The relief bill, which includes another round of $1,400 stimulus checks, also includes tax breaks designed to help more families cope with the pandemic. Stimulus checks could start hitting bank accounts "as soon as this weekend," White House Press Secretary Jen Psaki said during a press conference Thursday. The bill will also deliver an advance on tax credits directly to American families in the next few months.

Here's how much money families could receive from three of the proposals in the American Rescue Plan recently signed into law.

Child Tax Credit: Up to $3,600 per child

One of the American Rescue Plan's measures is the expansion of the Child Tax Credit. The package institutes a fully refundable Child Tax Credit for 2021 and increases the maximum amount to $3,000 per child ages 6 to 17 and $3,600 annually for children under the age of 6.
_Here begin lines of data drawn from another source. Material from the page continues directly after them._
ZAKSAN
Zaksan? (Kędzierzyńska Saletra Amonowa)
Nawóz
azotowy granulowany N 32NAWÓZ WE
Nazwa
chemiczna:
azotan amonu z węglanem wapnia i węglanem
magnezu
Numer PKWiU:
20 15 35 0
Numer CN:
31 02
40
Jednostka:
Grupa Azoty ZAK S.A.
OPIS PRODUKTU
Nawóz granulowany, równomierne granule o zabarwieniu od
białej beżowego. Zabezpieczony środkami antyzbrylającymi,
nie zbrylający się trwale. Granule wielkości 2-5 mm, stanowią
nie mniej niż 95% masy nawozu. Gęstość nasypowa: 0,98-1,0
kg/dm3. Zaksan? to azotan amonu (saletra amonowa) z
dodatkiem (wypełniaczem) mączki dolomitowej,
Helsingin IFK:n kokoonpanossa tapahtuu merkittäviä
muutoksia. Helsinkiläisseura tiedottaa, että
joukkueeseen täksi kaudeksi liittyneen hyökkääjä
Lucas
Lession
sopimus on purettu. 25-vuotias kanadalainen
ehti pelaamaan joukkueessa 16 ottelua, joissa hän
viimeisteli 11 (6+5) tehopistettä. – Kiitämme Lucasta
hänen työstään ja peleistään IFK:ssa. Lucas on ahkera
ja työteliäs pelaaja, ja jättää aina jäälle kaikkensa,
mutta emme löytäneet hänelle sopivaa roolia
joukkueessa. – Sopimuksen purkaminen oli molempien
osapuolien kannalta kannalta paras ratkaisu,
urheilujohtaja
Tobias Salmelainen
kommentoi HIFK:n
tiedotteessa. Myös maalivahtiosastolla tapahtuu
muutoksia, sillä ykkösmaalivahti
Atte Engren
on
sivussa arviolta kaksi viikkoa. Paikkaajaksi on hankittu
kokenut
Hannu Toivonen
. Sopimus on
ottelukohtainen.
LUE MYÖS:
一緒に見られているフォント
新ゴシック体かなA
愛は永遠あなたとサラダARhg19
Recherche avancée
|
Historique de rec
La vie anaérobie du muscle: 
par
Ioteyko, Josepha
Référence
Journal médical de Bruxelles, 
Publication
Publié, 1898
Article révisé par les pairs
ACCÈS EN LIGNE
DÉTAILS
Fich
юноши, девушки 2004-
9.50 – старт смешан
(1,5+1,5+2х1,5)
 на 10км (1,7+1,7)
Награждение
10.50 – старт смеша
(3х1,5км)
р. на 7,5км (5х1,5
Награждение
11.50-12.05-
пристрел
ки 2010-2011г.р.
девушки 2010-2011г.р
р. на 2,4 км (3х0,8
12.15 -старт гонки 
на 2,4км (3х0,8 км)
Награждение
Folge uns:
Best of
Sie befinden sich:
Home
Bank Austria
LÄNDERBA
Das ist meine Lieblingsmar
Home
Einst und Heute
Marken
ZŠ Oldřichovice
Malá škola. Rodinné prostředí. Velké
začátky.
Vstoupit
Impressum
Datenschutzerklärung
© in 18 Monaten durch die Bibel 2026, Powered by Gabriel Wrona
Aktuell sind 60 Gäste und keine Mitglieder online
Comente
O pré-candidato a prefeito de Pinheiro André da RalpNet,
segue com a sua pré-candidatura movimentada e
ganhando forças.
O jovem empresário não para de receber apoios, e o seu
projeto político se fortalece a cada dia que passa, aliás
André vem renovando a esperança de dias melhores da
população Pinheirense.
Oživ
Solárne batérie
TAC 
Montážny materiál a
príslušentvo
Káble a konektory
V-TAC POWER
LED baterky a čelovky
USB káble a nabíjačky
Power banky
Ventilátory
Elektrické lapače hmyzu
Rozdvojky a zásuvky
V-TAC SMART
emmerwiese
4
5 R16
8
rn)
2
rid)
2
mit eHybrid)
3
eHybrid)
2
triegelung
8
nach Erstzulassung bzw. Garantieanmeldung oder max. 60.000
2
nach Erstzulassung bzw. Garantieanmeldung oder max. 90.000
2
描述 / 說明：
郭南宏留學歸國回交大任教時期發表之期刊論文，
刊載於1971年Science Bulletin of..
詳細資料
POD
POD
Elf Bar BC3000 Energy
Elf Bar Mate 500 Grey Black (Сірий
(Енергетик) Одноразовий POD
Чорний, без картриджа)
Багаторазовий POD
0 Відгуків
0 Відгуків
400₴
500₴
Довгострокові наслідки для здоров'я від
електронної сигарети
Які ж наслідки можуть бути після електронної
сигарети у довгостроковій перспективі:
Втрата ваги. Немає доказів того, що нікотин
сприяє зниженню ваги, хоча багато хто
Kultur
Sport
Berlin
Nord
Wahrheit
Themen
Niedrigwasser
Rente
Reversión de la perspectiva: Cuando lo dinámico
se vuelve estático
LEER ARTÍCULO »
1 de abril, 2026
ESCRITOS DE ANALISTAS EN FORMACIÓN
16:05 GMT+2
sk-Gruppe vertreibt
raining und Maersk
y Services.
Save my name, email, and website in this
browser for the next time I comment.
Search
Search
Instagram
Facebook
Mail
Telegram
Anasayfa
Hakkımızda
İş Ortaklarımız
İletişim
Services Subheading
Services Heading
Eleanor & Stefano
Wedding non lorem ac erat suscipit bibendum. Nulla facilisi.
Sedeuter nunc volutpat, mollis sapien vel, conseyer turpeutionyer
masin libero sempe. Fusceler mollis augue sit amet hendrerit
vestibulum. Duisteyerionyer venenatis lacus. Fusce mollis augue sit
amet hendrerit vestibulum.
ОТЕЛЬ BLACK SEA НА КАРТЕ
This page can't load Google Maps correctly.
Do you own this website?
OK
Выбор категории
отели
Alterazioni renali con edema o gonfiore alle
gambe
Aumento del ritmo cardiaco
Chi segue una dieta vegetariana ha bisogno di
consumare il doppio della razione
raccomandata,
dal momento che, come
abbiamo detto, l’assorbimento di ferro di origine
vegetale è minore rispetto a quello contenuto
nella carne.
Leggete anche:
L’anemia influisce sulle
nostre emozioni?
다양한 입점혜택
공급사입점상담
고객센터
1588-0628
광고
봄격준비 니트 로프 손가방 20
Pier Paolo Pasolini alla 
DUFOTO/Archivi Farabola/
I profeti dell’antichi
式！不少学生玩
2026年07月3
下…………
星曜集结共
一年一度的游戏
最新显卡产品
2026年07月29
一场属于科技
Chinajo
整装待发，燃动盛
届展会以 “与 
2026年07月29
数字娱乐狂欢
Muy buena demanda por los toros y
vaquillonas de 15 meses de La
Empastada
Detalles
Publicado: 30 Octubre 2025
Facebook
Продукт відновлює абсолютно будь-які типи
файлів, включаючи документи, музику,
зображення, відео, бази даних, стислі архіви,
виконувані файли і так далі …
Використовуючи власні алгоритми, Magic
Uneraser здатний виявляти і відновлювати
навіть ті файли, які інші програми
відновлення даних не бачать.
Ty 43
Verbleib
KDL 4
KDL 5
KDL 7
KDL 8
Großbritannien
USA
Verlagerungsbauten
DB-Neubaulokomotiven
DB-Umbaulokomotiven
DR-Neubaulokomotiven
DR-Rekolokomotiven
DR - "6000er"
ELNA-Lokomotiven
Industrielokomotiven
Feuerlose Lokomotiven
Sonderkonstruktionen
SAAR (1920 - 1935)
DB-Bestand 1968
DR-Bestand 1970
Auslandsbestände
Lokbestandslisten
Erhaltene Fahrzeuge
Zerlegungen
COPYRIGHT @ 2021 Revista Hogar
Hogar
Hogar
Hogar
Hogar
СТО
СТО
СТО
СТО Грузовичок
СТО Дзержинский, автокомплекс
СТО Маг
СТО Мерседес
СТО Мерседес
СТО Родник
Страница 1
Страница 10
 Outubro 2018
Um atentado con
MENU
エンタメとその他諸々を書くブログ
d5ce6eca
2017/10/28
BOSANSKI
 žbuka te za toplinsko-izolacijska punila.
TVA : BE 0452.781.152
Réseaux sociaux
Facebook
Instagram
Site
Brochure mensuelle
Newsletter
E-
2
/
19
This is a major increase from the prior Child Tax Credit, which only provided an annual maximum of $2,000 per child from birth through age 16.

When Democrats introduced the plan, they outlined a proposal to send the cash out to families monthly. The timeline for sending money out is still unclear, but experts believe the credit would reach families this summer.

"The intent is certainly to try to deliver at least a portion of the Child Tax Credit in 2021 rather than when you file your 2021 return, so my guess is they hope to get half of your CTC to you in 2021 and half would come when you file your tax return," next spring, says Maag.

Tax credits vs deductions: Here's the difference

Video by Stephen Parkhurst

The change in tax law means many more Americans would receive aid. "We estimate that the proposal would increase the Child Tax Credit for three-quarters of all families," says Maag.

The credit outlined in the bill is temporary and would only allow eligible families to claim the additional cash for 2021.

Use the calculator below to find out how much your family could potentially get.  

Child and Dependent Care Tax Credit: Up to $8,000

The American Rescue Plan also includes a refundable Child and Dependent Care Tax Credit, which could help Americans claim thousands of additional dollars to offset the costs of child care.

The plan would provide a credit of up to $4,000 for one child or $8,000 for two or more children. Previous IRS limits were $3,000 and $6,000, respectively. To qualify, you must pay for child care in order for you and your spouse to work, and your child must be under the age of 13.

Families making less than $125,000 per year would be entitled to the full credit, while families making between $125,000 and $400,000 would receive a partial credit.

The fact that the tax credit is refundable "will allow access to very low-income families" and help make sure even those who don't owe a lot in taxes can benefit, says Maag.

Stimulus checks for more dependents: Up to $1,400

More American families may also benefit from changes in dependent eligibility now that a third round of stimulus checks have been approved.

Unlike with previous checks, the American Rescue Plan makes dependents over age 16 eligible for aid. That means parents or caretakers who claim a dependent on their taxes who is older than 16 would receive a check for $1,400 per dependent.

The full per-dependent check will only be paid out to families who qualify based on their adjusted gross income reported on their most recent tax return.

Individuals with up to $75,000 in adjusted gross income will qualify for full payments, as well as heads of household earning up to $112,500 and married couples who file jointly with up to $150,000.

The checks would be reduced for incomes above those thresholds, and capped at $80,000 in income for single filers, $120,000 for heads of household, and $160,000 for joint filers.

Expanded eligibility could mean 26 million more people would be entitled to a payment, according to an estimate from the American Enterprise Institute.